### WRITTEN INSTRUCTION A
Render the plant-sheet entries as a numbered list with no blank lines, running from the line containing "collection date: 1922-07-29" through the end of the entries.

### EXTRACT
= = = = = = =

United States District Court, D. Delaware

August 27, 2014

AUTUMN BURTON, MORRIS E. McMILLIAN, MIKE BURKE, and AMANDA SHEPHERD, individually and in their respective capacity for all others similarly situated, Plaintiffs,
v.
CHRYSLER GROUP LLC, Defendant.

MEMORANDUM ORDER

LEONARD P. STARK, District Judge.

Presently before the Court is Defendant's Motion to Dismiss Plaintiffs' Third Amended Complaint. (D.I. 63) The Court heard argument on the motion on August 20, 2014. ( See Transcript ("Tr.")) For the reasons discussed below, the Court will grant the motion.

BACKGROUND

This case is a putative class action against Defendant Chrysler Group, LLC ("Chrysler Group" or "Defendant") alleging negligence and breach of warranty. Plaintiffs own model 2006-2008 cars manufactured and built by Old Carco LLC, formerly known as Chrysler LLC and Chrysler Motors LLC (collectively, "Chrysler Motors").[1] See In re Old Carco LLC, 492 B.R. 392, 394 (Bankr. S.D.N.Y. 2013).[2] Plaintiffs' claims pertain to a "fuel spit-back problem, " a defect in the vehicles causing fuel to spill out of the filler tube during refueling. (See D.I. 62 ¶¶ 1-2) In 2002 and 2005, Chrysler Motors issued safety recalls for certain affected model year vehicles to address this problem. ( Id. ¶¶ 3-4) In April 2009, Chrysler Motors filed for bankruptcy in the Bankruptcy Court for the Southern District of New York. See In re Old Carco LLC, 492 B.R. at 394. Then, in June of that year, Chrysler Group purchased Chrysler Motors' assets free of certain liabilities, pursuant to a Sale Order entered by the Bankruptcy Court. Id. at 396.

In 2011, Plaintiffs filed their complaint against this new owner of Chrysler Motors' assets - Defendant Chrysler Group - under a variety of legal theories; they filed their suit in Delaware state court. (D.I. ¶ 1) In January 2012, Defendant removed the action to this Court. (D.I. 1) Defendant later filed a motion to dismiss, arguing that the Sale Order entered in the bankruptcy proceedings involving Chrysler Group barred Plaintiffs' claims; the economic loss doctrine barred Plaintiffs' negligence claims; and the Court should abstain from exercising its jurisdiction under the doctrine of primary jurisdiction. (D.I. 4; D.I. 5 at 4-5, 8) After hearing oral argument in August 2012, the Court transferred the action to the Southern District of New York, which had presided over the bankruptcy and had entered the Sale Order. (D.I. 58; D.I. 60) The Court's expectation was that the New York Bankruptcy Court would determine the effect of the Sale Order on Plaintiffs' claims and thereafter, if necessary, the case would return to this Court.

In announcing its ruling from the bench, the Court added:

[I]f the case returns here, the Plaintiff will need to file a third amended complaint which accounts for whatever the New York court rules, and... [such claims, ] if any, will be limited to actions that Defendant took in 2011 and 2012.... Additionally, in the Court's view, and the Court holds, the economic loss doctrine applies here and the de minimis loss of the value of gas that is spilled, which is concededly de minimis, does not get around the application of that doctrine.

= = = = = = =

### WRITTEN INSTRUCTION B
Print the stretch of the memorandum order from "LEONARD P. STARK, District" through "grant the motion." word for word.

= = = = = = =

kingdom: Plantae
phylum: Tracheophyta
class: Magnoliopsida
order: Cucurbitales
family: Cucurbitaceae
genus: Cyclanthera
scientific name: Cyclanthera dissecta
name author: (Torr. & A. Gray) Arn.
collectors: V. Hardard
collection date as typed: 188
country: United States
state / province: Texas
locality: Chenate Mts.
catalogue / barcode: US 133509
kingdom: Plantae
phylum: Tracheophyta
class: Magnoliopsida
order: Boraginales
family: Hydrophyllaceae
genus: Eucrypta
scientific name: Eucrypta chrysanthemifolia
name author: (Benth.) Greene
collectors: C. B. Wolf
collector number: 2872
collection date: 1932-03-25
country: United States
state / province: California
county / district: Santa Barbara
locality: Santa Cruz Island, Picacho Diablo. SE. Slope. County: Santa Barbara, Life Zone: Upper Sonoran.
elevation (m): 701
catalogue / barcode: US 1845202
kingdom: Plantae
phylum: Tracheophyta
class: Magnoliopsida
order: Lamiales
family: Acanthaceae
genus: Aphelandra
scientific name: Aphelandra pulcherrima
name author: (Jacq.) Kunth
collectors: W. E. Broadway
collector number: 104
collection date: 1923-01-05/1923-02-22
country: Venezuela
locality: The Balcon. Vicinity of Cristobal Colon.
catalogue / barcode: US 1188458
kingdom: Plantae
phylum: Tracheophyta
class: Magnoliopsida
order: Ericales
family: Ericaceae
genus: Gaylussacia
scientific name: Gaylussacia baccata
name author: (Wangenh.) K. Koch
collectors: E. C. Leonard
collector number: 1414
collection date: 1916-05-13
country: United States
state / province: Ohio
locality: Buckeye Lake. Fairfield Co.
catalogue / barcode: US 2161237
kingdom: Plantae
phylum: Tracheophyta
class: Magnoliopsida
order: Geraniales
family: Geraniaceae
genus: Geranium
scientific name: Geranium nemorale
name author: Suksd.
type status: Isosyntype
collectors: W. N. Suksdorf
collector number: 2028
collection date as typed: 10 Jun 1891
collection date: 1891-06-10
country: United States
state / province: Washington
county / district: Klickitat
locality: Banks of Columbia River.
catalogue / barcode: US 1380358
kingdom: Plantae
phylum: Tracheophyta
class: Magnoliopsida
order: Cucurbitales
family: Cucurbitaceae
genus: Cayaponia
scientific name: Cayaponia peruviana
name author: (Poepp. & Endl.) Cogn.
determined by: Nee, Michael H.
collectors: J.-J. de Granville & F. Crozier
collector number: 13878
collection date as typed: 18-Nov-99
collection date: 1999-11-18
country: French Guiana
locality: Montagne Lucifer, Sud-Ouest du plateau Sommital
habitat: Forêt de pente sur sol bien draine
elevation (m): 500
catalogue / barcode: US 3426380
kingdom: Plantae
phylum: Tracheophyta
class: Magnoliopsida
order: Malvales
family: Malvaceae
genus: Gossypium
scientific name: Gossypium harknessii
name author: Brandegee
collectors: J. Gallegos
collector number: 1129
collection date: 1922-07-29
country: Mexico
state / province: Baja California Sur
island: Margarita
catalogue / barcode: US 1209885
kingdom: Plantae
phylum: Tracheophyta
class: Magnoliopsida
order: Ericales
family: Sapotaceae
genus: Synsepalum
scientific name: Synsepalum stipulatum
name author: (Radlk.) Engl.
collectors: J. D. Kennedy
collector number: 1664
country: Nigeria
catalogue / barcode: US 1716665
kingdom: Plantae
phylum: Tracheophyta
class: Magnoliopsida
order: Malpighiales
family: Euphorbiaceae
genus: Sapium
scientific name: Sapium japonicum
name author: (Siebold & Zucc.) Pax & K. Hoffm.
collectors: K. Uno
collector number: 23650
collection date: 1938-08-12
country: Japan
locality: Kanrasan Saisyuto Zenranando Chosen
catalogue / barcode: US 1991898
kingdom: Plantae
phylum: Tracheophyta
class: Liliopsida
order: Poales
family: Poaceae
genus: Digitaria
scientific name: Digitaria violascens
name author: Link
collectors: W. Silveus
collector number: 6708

= = = = = = =

### TASK RESPONSE A
1. collection date: 1922-07-29
2. country: Mexico
3. state / province: Baja California Sur
4. island: Margarita
5. catalogue / barcode: US 1209885
6. kingdom: Plantae
7. phylum: Tracheophyta
8. class: Magnoliopsida
9. order: Ericales
10. family: Sapotaceae
11. genus: Synsepalum
12. scientific name: Synsepalum stipulatum
13. name author: (Radlk.) Engl.
14. collectors: J. D. Kennedy
15. collector number: 1664
16. country: Nigeria
17. catalogue / barcode: US 1716665
18. kingdom: Plantae
19. phylum: Tracheophyta
20. class: Magnoliopsida
21. order: Malpighiales
22. family: Euphorbiaceae
23. genus: Sapium
24. scientific name: Sapium japonicum
25. name author: (Siebold & Zucc.) Pax & K. Hoffm.
26. collectors: K. Uno
27. collector number: 23650
28. collection date: 1938-08-12
29. country: Japan
30. locality: Kanrasan Saisyuto Zenranando Chosen
31. catalogue / barcode: US 1991898
32. kingdom: Plantae
33. phylum: Tracheophyta
34. class: Liliopsida
35. order: Poales
36. family: Poaceae
37. genus: Digitaria
38. scientific name: Digitaria violascens
39. name author: Link
40. collectors: W. Silveus
41. collector number: 6708

### TASK RESPONSE B
LEONARD P. STARK, District Judge.

Presently before the Court is Defendant's Motion to Dismiss Plaintiffs' Third Amended Complaint. (D.I. 63) The Court heard argument on the motion on August 20, 2014. ( See Transcript ("Tr.")) For the reasons discussed below, the Court will grant the motion.